- _Source material_
────────────────────────────────────────

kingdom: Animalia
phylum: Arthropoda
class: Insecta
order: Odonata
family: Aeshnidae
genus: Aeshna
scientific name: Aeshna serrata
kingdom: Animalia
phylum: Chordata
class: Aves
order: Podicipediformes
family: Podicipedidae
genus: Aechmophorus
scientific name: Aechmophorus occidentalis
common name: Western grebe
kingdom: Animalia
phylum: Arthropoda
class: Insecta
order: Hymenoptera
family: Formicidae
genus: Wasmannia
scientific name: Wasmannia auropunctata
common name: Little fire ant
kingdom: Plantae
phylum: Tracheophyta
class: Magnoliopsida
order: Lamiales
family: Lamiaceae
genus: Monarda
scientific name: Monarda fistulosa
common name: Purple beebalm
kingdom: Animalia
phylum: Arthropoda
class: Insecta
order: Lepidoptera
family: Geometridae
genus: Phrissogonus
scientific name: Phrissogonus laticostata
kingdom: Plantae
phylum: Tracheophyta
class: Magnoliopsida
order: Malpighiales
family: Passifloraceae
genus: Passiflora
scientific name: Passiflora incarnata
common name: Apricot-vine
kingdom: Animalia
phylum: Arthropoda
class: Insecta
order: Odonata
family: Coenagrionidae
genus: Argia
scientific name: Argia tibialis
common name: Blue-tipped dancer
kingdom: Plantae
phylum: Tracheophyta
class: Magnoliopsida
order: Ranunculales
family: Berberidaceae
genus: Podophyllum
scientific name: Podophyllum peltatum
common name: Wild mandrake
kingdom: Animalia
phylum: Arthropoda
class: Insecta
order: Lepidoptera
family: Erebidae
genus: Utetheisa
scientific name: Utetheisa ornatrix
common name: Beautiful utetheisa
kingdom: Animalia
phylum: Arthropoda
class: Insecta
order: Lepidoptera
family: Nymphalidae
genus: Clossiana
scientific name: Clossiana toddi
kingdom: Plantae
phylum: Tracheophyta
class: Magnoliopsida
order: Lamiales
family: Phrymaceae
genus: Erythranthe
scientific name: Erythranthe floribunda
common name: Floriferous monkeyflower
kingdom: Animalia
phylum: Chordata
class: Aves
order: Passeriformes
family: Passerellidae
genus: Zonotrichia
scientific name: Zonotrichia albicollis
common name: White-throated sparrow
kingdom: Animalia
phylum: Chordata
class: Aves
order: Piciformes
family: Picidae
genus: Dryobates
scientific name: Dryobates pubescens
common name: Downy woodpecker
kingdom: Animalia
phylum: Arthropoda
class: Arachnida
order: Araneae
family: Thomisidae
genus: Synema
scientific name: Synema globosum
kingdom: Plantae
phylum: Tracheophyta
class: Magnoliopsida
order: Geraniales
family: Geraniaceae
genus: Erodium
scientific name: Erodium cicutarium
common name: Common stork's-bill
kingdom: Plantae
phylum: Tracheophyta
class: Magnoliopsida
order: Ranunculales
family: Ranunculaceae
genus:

────────────────────────────────────────

- _Set task_
Please write out every line of the listing above without changing anything.

- _Task output_
kingdom: Animalia
phylum: Arthropoda
class: Insecta
order: Odonata
family: Aeshnidae
genus: Aeshna
scientific name: Aeshna serrata
kingdom: Animalia
phylum: Chordata
class: Aves
order: Podicipediformes
family: Podicipedidae
genus: Aechmophorus
scientific name: Aechmophorus occidentalis
common name: Western grebe
kingdom: Animalia
phylum: Arthropoda
class: Insecta
order: Hymenoptera
family: Formicidae
genus: Wasmannia
scientific name: Wasmannia auropunctata
common name: Little fire ant
kingdom: Plantae
phylum: Tracheophyta
class: Magnoliopsida
order: Lamiales
family: Lamiaceae
genus: Monarda
scientific name: Monarda fistulosa
common name: Purple beebalm
kingdom: Animalia
phylum: Arthropoda
class: Insecta
order: Lepidoptera
family: Geometridae
genus: Phrissogonus
scientific name: Phrissogonus laticostata
kingdom: Plantae
phylum: Tracheophyta
class: Magnoliopsida
order: Malpighiales
family: Passifloraceae
genus: Passiflora
scientific name: Passiflora incarnata
common name: Apricot-vine
kingdom: Animalia
phylum: Arthropoda
class: Insecta
order: Odonata
family: Coenagrionidae
genus: Argia
scientific name: Argia tibialis
common name: Blue-tipped dancer
kingdom: Plantae
phylum: Tracheophyta
class: Magnoliopsida
order: Ranunculales
family: Berberidaceae
genus: Podophyllum
scientific name: Podophyllum peltatum
common name: Wild mandrake
kingdom: Animalia
phylum: Arthropoda
class: Insecta
order: Lepidoptera
family: Erebidae
genus: Utetheisa
scientific name: Utetheisa ornatrix
common name: Beautiful utetheisa
kingdom: Animalia
phylum: Arthropoda
class: Insecta
order: Lepidoptera
family: Nymphalidae
genus: Clossiana
scientific name: Clossiana toddi
kingdom: Plantae
phylum: Tracheophyta
class: Magnoliopsida
order: Lamiales
family: Phrymaceae
genus: Erythranthe
scientific name: Erythranthe floribunda
common name: Floriferous monkeyflower
kingdom: Animalia
phylum: Chordata
class: Aves
order: Passeriformes
family: Passerellidae
genus: Zonotrichia
scientific name: Zonotrichia albicollis
common name: White-throated sparrow
kingdom: Animalia
phylum: Chordata
class: Aves
order: Piciformes
family: Picidae
genus: Dryobates
scientific name: Dryobates pubescens
common name: Downy woodpecker
kingdom: Animalia
phylum: Arthropoda
class: Arachnida
order: Araneae
family: Thomisidae
genus: Synema
scientific name: Synema globosum
kingdom: Plantae
phylum: Tracheophyta
class: Magnoliopsida
order: Geraniales
family: Geraniaceae
genus: Erodium
scientific name: Erodium cicutarium
common name: Common stork's-bill
kingdom: Plantae
phylum: Tracheophyta
class: Magnoliopsida
order: Ranunculales
family: Ranunculaceae
genus:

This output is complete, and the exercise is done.